INFORMATION SHOWN —
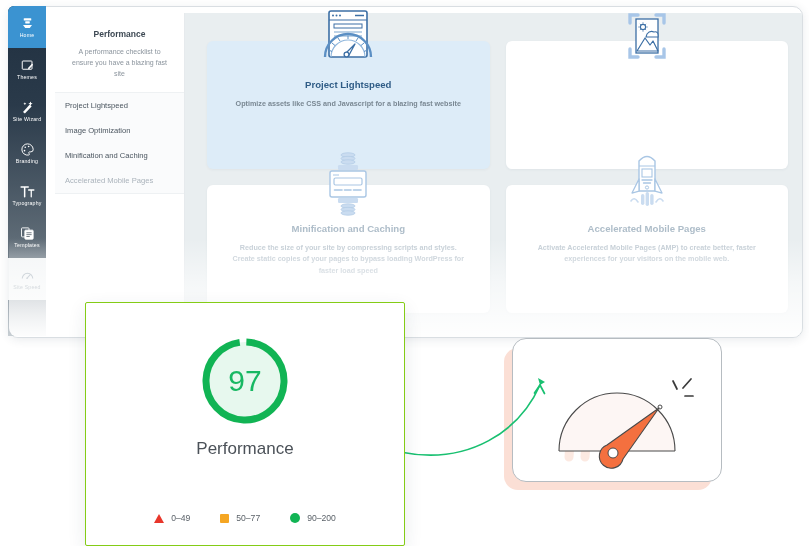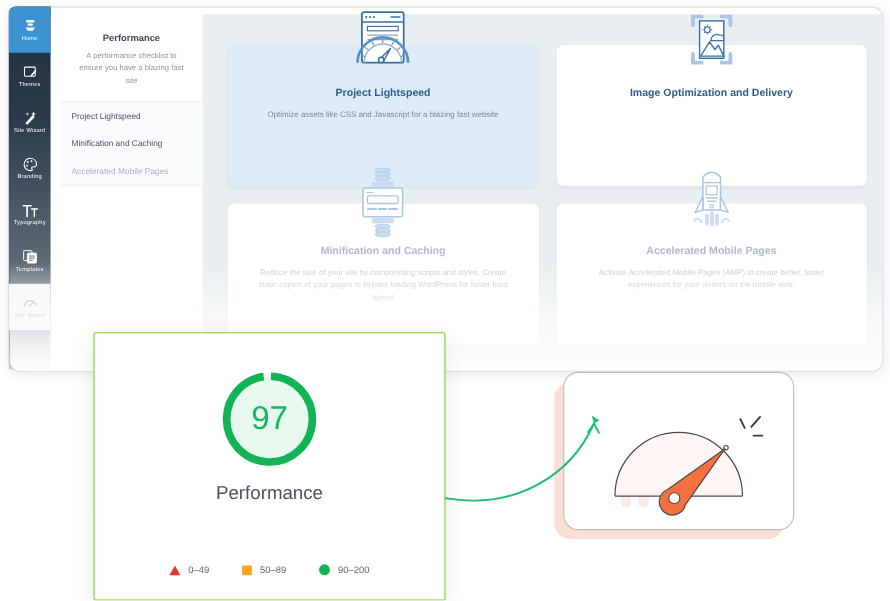--- a/index.html
+++ b/index.html
@@ -333,7 +333,6 @@
             <path d="M28 48 L36 35 L41 42 L44 38 L49 48 Z" fill="#ffffff" stroke="#3c6fa5" stroke-width="1.2" stroke-linejoin="round"></path>
           </svg>
         </div>
-        <div class="card-title">Image Optimization and Delivery</div>
       </div>
 
       <div class="feature-card faded">

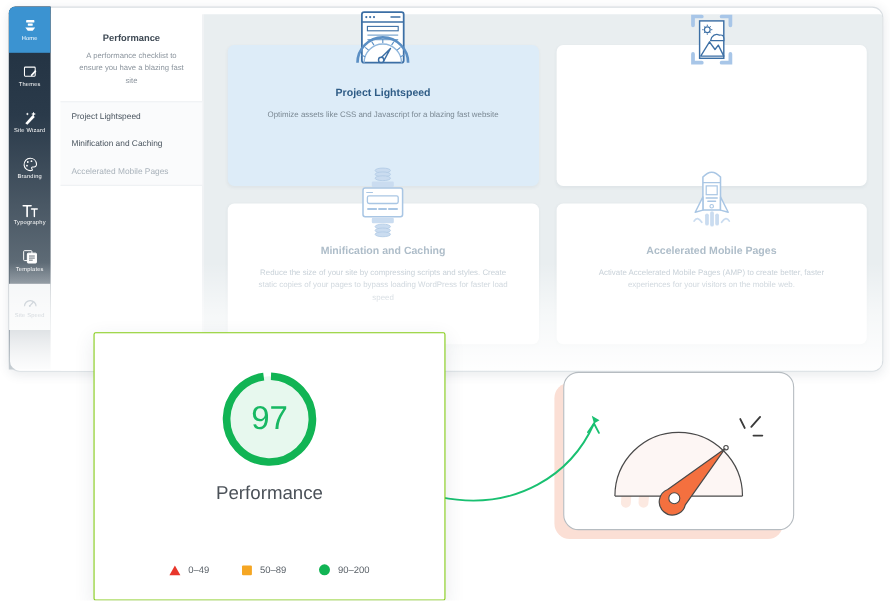--- a/index.html
+++ b/index.html
@@ -159,6 +159,7 @@
     font-size: 7.2px;
     color: #7a8893;
     line-height: 1.58;
+    font-weight: bold;
   }
   .feature-card.faded .card-title { color: #aebdc9; }
   .feature-card.faded .card-desc { color: #c2ccd4; }

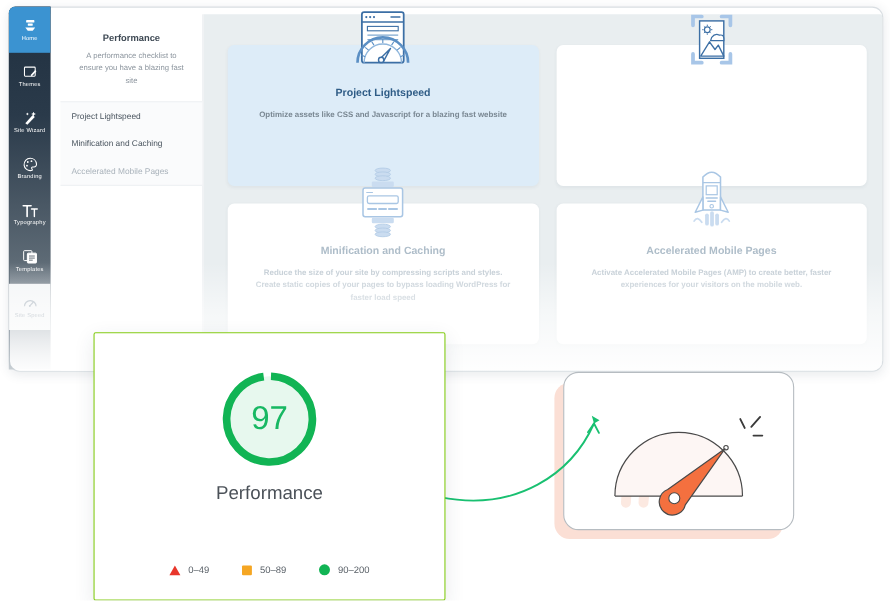--- a/index.html
+++ b/index.html
@@ -399,6 +399,7 @@
     <div id="panel-subtitle">A performance checklist to ensure you have a blazing fast site</div>
     <div id="checklist">
       <div class="checklist-item">Project Lightspeed</div>
+      <div class="checklist-item">Image Optimization</div>
       <div class="checklist-item">Minification and Caching</div>
       <div class="checklist-item dim">Accelerated Mobile Pages</div>
     </div>

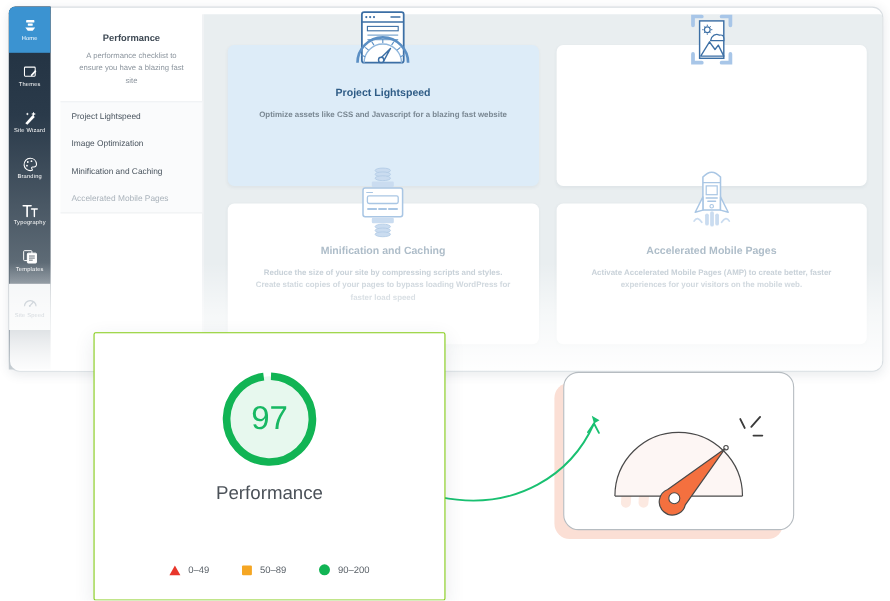--- a/index.html
+++ b/index.html
@@ -529,7 +529,7 @@
     </div>
     <div class="legend-item">
       <span class="swatch-square"></span>
-      <span>50–89</span>
+      <span>50–77</span>
     </div>
     <div class="legend-item">
       <span class="swatch-circle"></span>

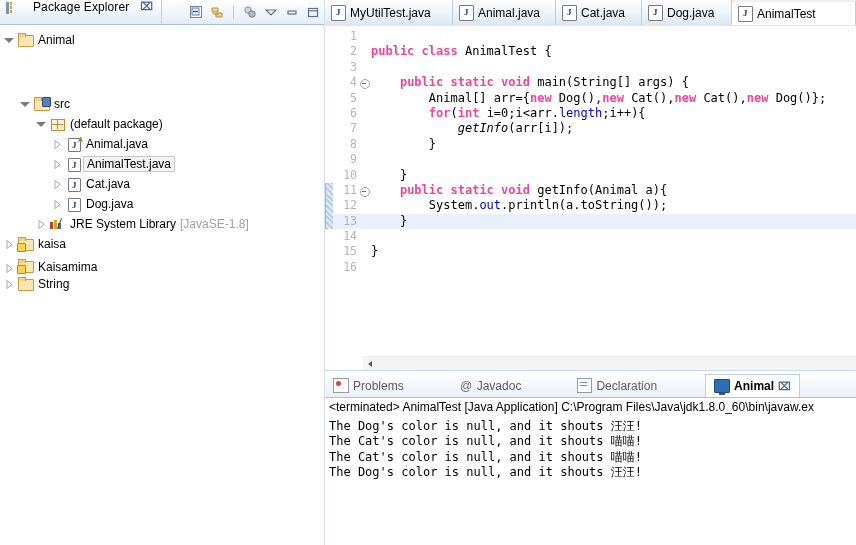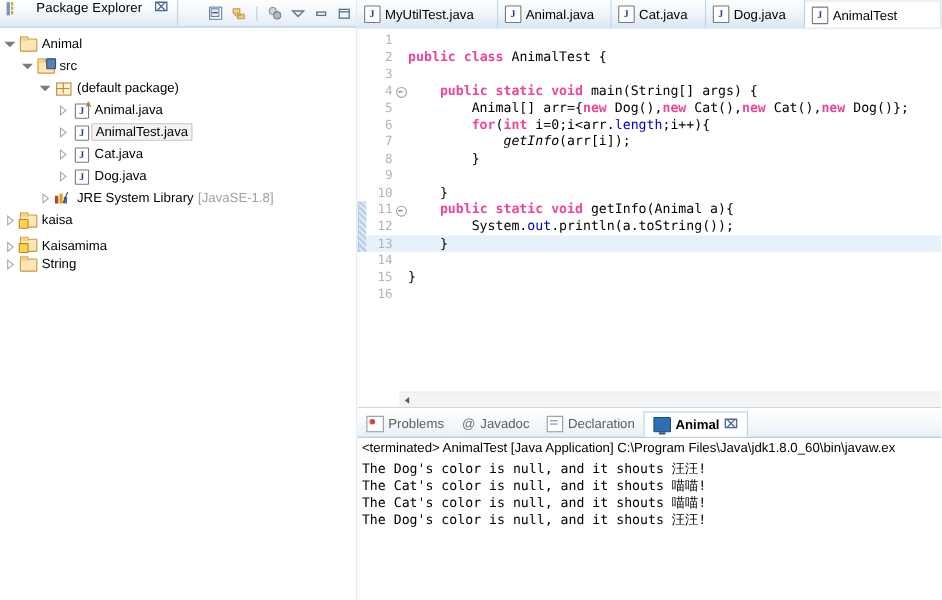--- a/index.html
+++ b/index.html
@@ -302,7 +302,7 @@
           </span>
           <span class="lbl-box"><span class="lbl">Animal</span></span>
         </div>
-        <div class="row" style="padding-left: 20px;">
+        <div class="row" style="padding-left: 20px; margin-top: 44px;">
           <span class="arr">
             <span style="position:absolute;left:0px;top:3px;width:0;height:0;border-left:5px solid transparent;border-right:5px solid transparent;border-top:5px solid #7a7a7a;"></span>
           </span>

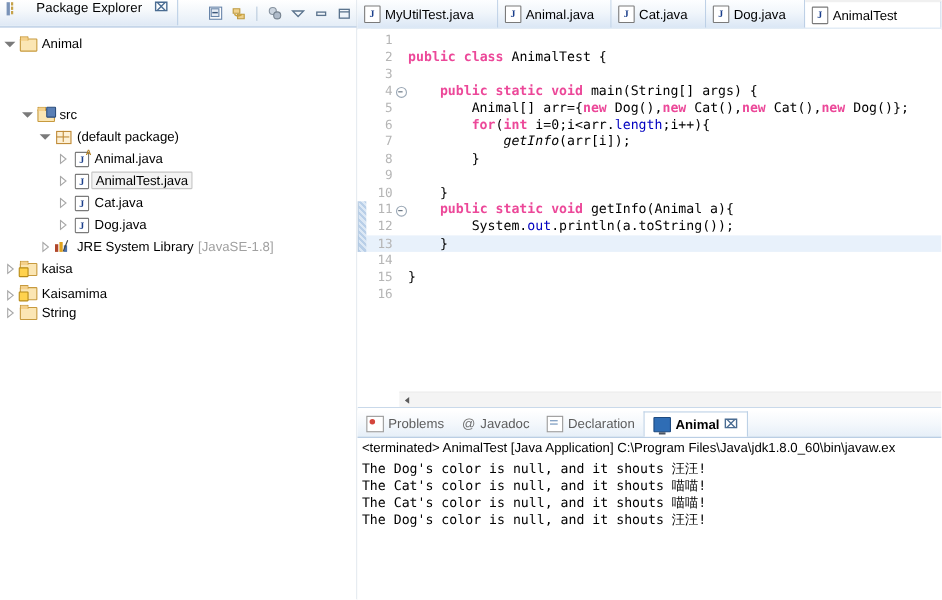--- a/index.html
+++ b/index.html
@@ -192,7 +192,7 @@
     position:relative;height:24px;width:531px;
     background:linear-gradient(to bottom,#ffffff 0%,#f4f8fc 50%,#e6eff8 100%);
     border-bottom:1px solid #aac3de;
-    display:flex;align-items:center;
+    display:flex;align-items:flex-end;gap:40px;
   }
   .cn-tab{
     height:23px;display:flex;align-items:center;gap:4px;padding:0 8px;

TASK TO COMPLETE —
What you give back must be the data above, reproduced exactly and free of pictures.

WRITTEN ANSWER —
--- a/index.html
+++ b/index.html
@@ -333,7 +333,6 @@
             <path d="M28 48 L36 35 L41 42 L44 38 L49 48 Z" fill="#ffffff" stroke="#3c6fa5" stroke-width="1.2" stroke-linejoin="round"></path>
           </svg>
         </div>
-        <div class="card-title">Image Optimization and Delivery</div>
       </div>
 
       <div class="feature-card faded">

--- a/index.html
+++ b/index.html
@@ -159,6 +159,7 @@
     font-size: 7.2px;
     color: #7a8893;
     line-height: 1.58;
+    font-weight: bold;
   }
   .feature-card.faded .card-title { color: #aebdc9; }
   .feature-card.faded .card-desc { color: #c2ccd4; }

--- a/index.html
+++ b/index.html
@@ -399,6 +399,7 @@
     <div id="panel-subtitle">A performance checklist to ensure you have a blazing fast site</div>
     <div id="checklist">
       <div class="checklist-item">Project Lightspeed</div>
+      <div class="checklist-item">Image Optimization</div>
       <div class="checklist-item">Minification and Caching</div>
       <div class="checklist-item dim">Accelerated Mobile Pages</div>
     </div>

--- a/index.html
+++ b/index.html
@@ -529,7 +529,7 @@
     </div>
     <div class="legend-item">
       <span class="swatch-square"></span>
-      <span>50–89</span>
+      <span>50–77</span>
     </div>
     <div class="legend-item">
       <span class="swatch-circle"></span>

--- a/index.html
+++ b/index.html
@@ -302,7 +302,7 @@
           </span>
           <span class="lbl-box"><span class="lbl">Animal</span></span>
         </div>
-        <div class="row" style="padding-left: 20px;">
+        <div class="row" style="padding-left: 20px; margin-top: 44px;">
           <span class="arr">
             <span style="position:absolute;left:0px;top:3px;width:0;height:0;border-left:5px solid transparent;border-right:5px solid transparent;border-top:5px solid #7a7a7a;"></span>
           </span>

--- a/index.html
+++ b/index.html
@@ -192,7 +192,7 @@
     position:relative;height:24px;width:531px;
     background:linear-gradient(to bottom,#ffffff 0%,#f4f8fc 50%,#e6eff8 100%);
     border-bottom:1px solid #aac3de;
-    display:flex;align-items:center;
+    display:flex;align-items:flex-end;gap:40px;
   }
   .cn-tab{
     height:23px;display:flex;align-items:center;gap:4px;padding:0 8px;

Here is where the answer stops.